Moreover, health care costs can vary and may come sooner than expected. The best plan, then, is to work until at least age 65 and understand that health care is a unique challenge in retirement. To the extent possible, utilize Health Savings Accounts and bank any unused amounts annually to build up a tax-free health care fund for retirement.
No later than 10 years before your planned retirement, you should be translating your retirement assets into an annual or monthly retirement income stream. Start with your Social Security and any pension plan payments as your income base, and then consider how much income your other assets can safely generate. Depending on this analysis, you may want to consider purchasing an annuity to make more of your retirement income guaranteed and avoid the twin risks of poor investment return and living longer than expected.
Consider also that many of your retirement assets have an embedded tax liability. You will need to look through your retirement assets to determine after-tax income, since your food, rent and cable bills are paid with after-tax money. Only by seeing your after-tax income can you decide if you have enough to live on.
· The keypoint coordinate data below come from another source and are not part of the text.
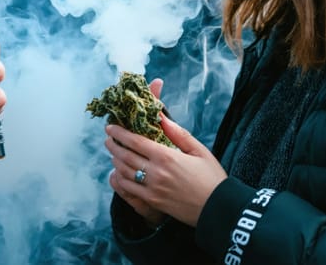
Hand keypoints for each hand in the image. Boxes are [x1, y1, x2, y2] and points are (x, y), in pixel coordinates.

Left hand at [105, 83, 226, 226]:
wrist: (218, 209)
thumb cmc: (211, 177)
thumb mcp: (199, 150)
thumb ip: (178, 133)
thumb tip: (161, 116)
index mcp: (167, 156)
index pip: (135, 141)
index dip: (120, 133)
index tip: (110, 127)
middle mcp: (156, 172)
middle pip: (125, 156)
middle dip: (113, 145)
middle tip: (108, 138)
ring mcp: (152, 189)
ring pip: (124, 172)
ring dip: (115, 161)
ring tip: (113, 154)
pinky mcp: (152, 202)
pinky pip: (128, 189)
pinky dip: (120, 179)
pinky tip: (118, 174)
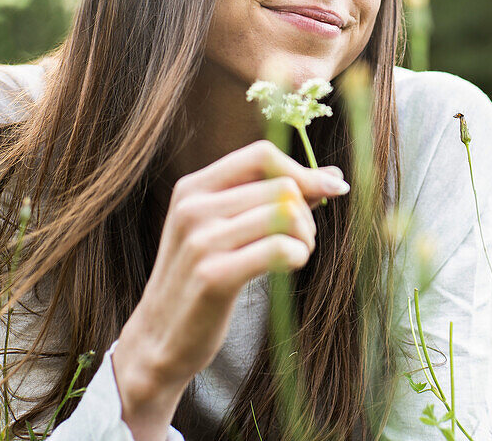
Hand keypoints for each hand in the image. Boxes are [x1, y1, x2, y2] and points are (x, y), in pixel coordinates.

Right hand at [110, 140, 348, 439]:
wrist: (159, 337)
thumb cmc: (201, 278)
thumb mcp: (224, 228)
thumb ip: (270, 197)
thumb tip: (333, 176)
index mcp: (193, 188)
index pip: (261, 155)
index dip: (303, 170)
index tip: (331, 189)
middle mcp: (193, 207)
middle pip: (280, 186)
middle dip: (307, 213)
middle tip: (303, 239)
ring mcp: (201, 241)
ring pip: (285, 214)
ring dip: (305, 237)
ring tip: (297, 253)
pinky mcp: (213, 276)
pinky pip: (279, 248)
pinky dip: (297, 256)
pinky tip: (290, 266)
Annual financial wellness check-ups
During your early working years, you are likely to be focused on debt reduction and asset accumulation. As you get closer to retirement, you will need to focus on the strategies associated with Social Security, health care and income generation. At all times you should annually revisit your goals and make adjustments, as needed, to how much and where you are saving, how much you are spending, how aggressively you are investing, and when your target retirement date is.
Modeling such behaviors will make it more likely you will be well prepared for retirement. By doing so you will also make it more likely that you are properly assessing the state of your retirement readiness and not over- or underestimating your financial health.